Though the Court’s observation that the above functions of a civilised society are divested from religion may be appreciated or refuted, depending on one’s conviction, it is an ingenious argument. Nevertheless, the problem with it is that it does not account for customary law governing the marriage, divorce, and intestate succession of tribal communities, where oftentimes tribal customary practices precede religious affiliation.
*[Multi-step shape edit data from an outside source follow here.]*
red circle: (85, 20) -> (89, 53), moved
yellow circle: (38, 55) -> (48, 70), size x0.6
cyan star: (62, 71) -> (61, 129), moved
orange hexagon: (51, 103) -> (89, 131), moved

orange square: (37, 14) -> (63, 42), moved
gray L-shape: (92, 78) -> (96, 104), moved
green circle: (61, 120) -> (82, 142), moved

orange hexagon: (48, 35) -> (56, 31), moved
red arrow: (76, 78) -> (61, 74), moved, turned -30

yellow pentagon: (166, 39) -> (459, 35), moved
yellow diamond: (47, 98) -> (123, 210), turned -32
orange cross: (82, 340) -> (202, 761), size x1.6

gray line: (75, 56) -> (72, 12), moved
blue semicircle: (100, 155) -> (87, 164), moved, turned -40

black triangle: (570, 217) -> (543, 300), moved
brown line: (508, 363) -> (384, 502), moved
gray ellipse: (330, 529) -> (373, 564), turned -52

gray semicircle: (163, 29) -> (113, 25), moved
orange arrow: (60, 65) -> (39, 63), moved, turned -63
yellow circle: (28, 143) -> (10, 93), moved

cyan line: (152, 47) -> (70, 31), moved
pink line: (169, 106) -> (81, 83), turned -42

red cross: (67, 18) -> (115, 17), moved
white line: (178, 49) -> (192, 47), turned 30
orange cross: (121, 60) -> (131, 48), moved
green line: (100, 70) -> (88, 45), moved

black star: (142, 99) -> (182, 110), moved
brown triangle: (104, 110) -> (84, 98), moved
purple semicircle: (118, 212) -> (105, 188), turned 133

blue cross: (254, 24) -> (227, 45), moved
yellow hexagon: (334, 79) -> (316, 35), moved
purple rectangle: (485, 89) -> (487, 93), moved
As evident in Meghalaya, in cases of divorce, despite parties being Christian, no child would be deemed as illegitimate if born before or outside wedlock owing to the fact that Khasi society is matrilineal and children inherit from the mother, with the father only being a procreator. A position different from Christian personal law elsewhere. It is axiomatic that the observation by the apex Court in favour of the UCC, has been from the viewpoint of secularising the religious personal laws in India, sans the consideration of tribal customs.
Article 29 of the Constitution provides that minorities with distinct languages, script, and culture have the right to conserve the same. Hence, the question arises, if UCC secularises personal law under Article 44 while protecting religious freedom under Article 25, can tribals whose virtually secular customary laws be protected under Article 29?
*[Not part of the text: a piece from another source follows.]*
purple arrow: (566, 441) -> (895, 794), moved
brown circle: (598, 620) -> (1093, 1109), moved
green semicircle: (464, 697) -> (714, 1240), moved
In the context of secularising personal laws, I would be remiss if I did not mention the same in relation to the petition for marriage equality presently in the Supreme Court. From the Court’s viewpoint of the UCC, it can be gauged that same-sex marriage equality would fall under the ambit of the judicially imagined UCC, especially after the NALSA and Navtej Johar judgments. Yet, the double standard of the BJP on the same is apparent in its counter affidavit, where it remarked that recognition of any other forms of union would cause complete havoc on the delicate balance of personal laws in the country.
The UCC, observed in Sarla Mudgal, provides an opportunity for women’s rights, secularising personal law, and extending it to sexual minorities. Yet, ironically, attempts to introduce the same are entrenched in opposition from across civil society who fear the perversion of secularism, majoritarianism, and double-standard politicking which underpins the government’s attempt to do so.
Regardless of whether the UCC is implemented either out of judicially imagined benevolence or the political perversion of the BJP, the question of its impact on tribal communities’ remains potent and tribal trepidations of it disregarding constitutionally recognized customary law prevail. Hence, what is the way forward for Meghalaya and the UCC? – Extending Article 371 as in Nagaland and Mizoram, inserting a caveat of exemption in the code or a Presidential notification under Paragraph 12 of the Sixth Schedule?